In low-risk UTUC, kidney-sparing surgery is associated with lower morbidity without compromising oncological outcomes [8]. Since the patient was only 37 years old, kidney-sparing surgery with laser ablation was employed. Both antegrade and retrograde instillation of BCG immunotherapy have been studied after kidney-sparing surgery, with no known difference between method of administration in terms of recurrence or progression of disease. Both may result in ureteric obstruction and pyelo-venous influx which may lead to BCGosis [9]. Systemic manifestation of BCGosis can occur anywhere in the body. Multiple complications have been reported, ranging from prostatitis, to disseminated BCG infection and septicemia. Our patient developed hepatosplenomegaly and deranged liver function tests, dyspnoea and respiratory alkalosis. Pulmonary involvement in BCGosis is well document in the literature [3]. In this case, there was no evidence of military TB, pneumonia or granulomatous disease on imaging.

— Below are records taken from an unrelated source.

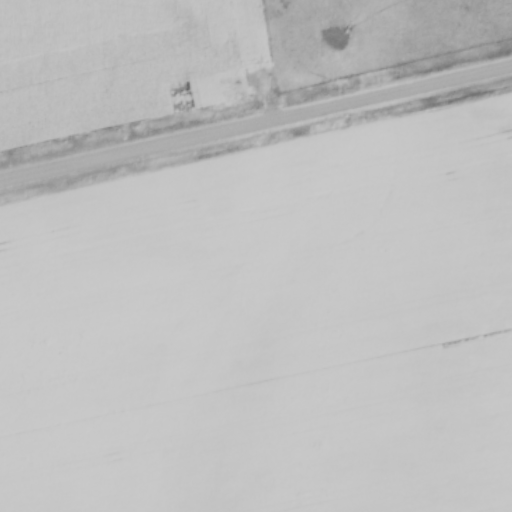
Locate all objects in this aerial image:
road: (256, 120)
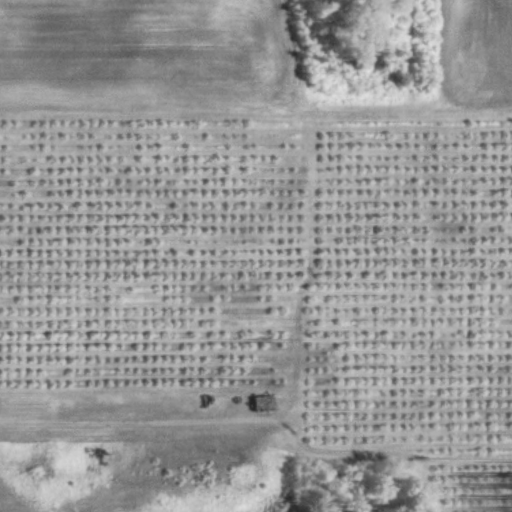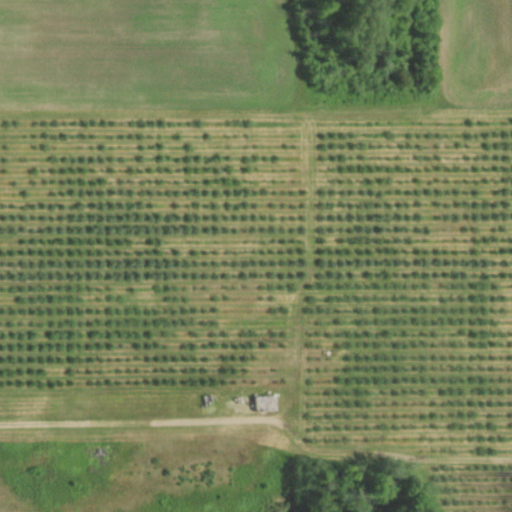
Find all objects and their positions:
crop: (472, 44)
crop: (142, 50)
crop: (148, 240)
crop: (415, 273)
crop: (473, 488)
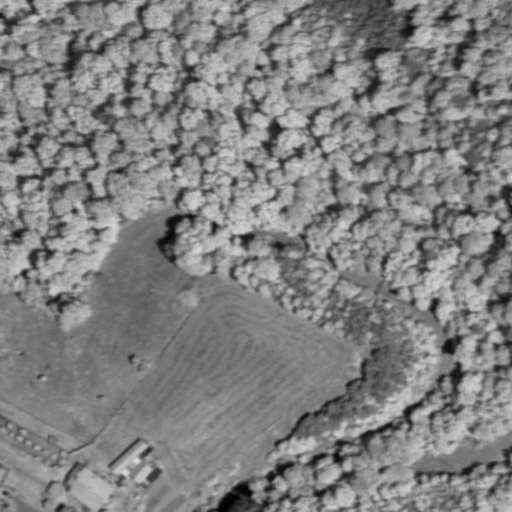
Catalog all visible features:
building: (129, 459)
building: (2, 475)
building: (146, 475)
building: (89, 489)
road: (26, 505)
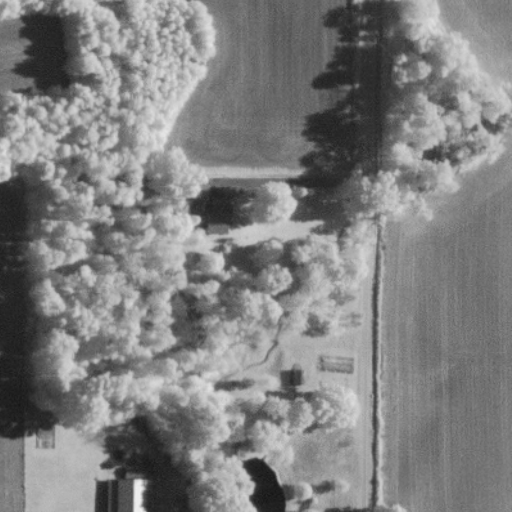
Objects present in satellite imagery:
road: (288, 176)
building: (192, 197)
road: (370, 256)
building: (294, 382)
building: (340, 445)
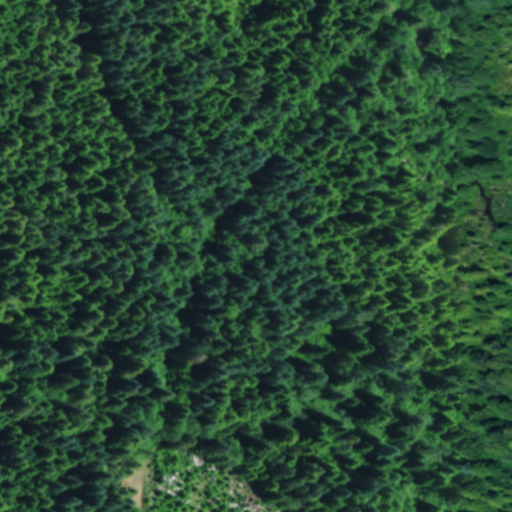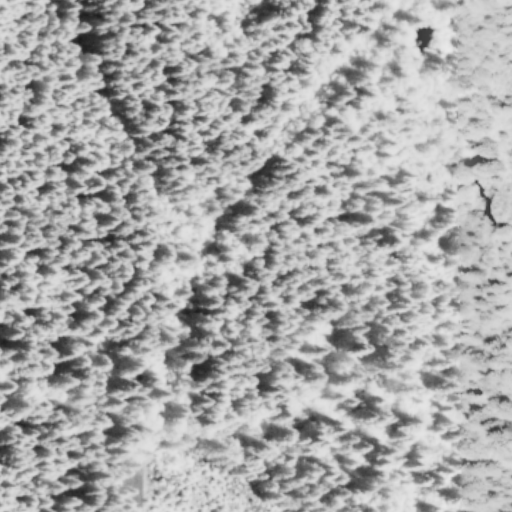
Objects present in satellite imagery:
road: (199, 237)
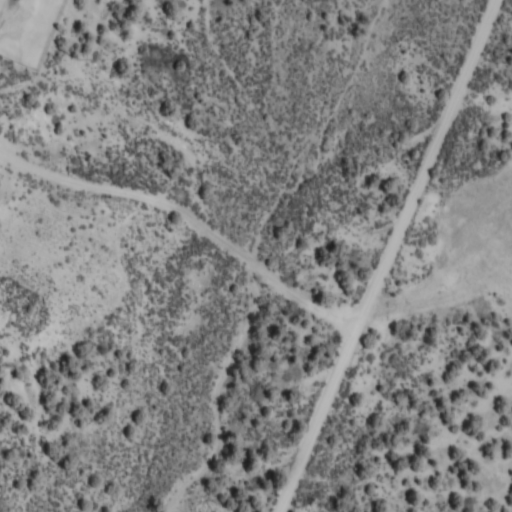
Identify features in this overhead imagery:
road: (384, 258)
road: (261, 271)
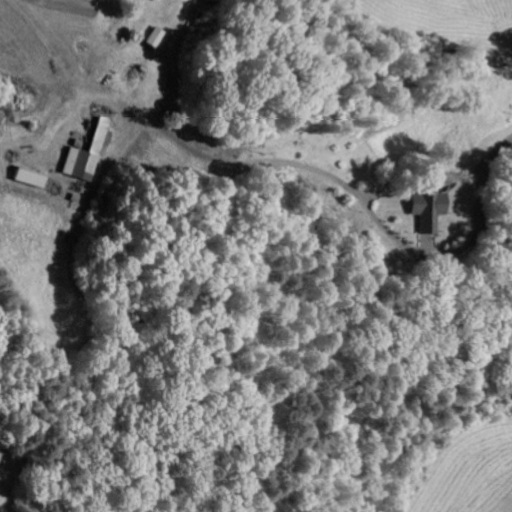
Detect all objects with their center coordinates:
building: (150, 40)
building: (84, 157)
building: (422, 210)
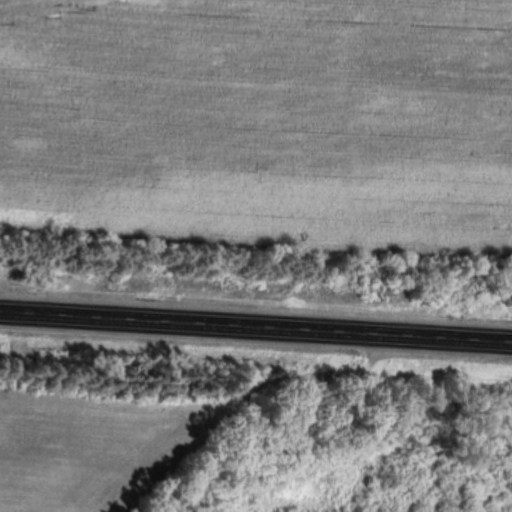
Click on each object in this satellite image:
road: (255, 329)
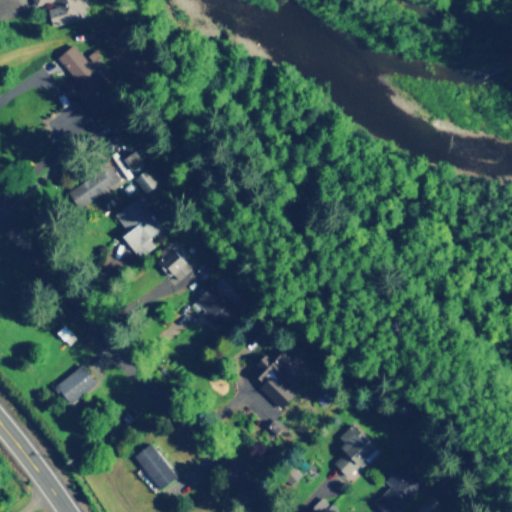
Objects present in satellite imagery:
building: (63, 9)
river: (380, 78)
building: (141, 169)
building: (93, 183)
building: (137, 224)
building: (171, 259)
building: (213, 302)
road: (131, 365)
building: (273, 373)
building: (74, 382)
building: (353, 448)
building: (154, 464)
road: (33, 467)
building: (291, 473)
building: (395, 492)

Fever of unknown origin and pancytopaenia secondary to BCGosis were also reported after intravesical instillation [10]. This complication has not been documented in literature after intra-renal instillation. Bladder mucosal damage and immunodeficiency were identified as host-specific risk factors for developing BCGosis. Apart from the history of UTUC, our patient was previously healthy. BCGosis has only been reported in males [3].
CONCLUSION
The insidious and possibly delayed onset and variety of local and systemic symptoms make the diagnosis of BCGosis difficult. Clinicians must have a low threshold for investigating patients with a history of BCG immunotherapy for mycobacterial infection in the presence of pyrexia of unknown origin and other ambiguous symptoms. Information about complications following intra-renal BCG instillation is scarce. This case report raises the importance of considering the diagnosis even following intra-renal instillation of BCG.
ACKNOWLEDGEMENTS
The authors would like to thank all the doctors, nurses and allied healthcare professionals who were involved in the patient’s care. Thanks also go to the Department of Surgery of Mater Dei Hospital, Malta.
CONFLICT OF INTEREST STATEMENT
None declared.
FUNDING
No funding was sought or obtained.
ETHICAL APPROVAL
No ethical approval was necessary for this study. Data protection permission and approval was sought and obtained from the Mater Dei Hospital Data Protection Office.
CONSENT
A detailed consent form was signed by the patient and a copy of the case report was provided to the patient as well. The signed consent form can be provided upon request.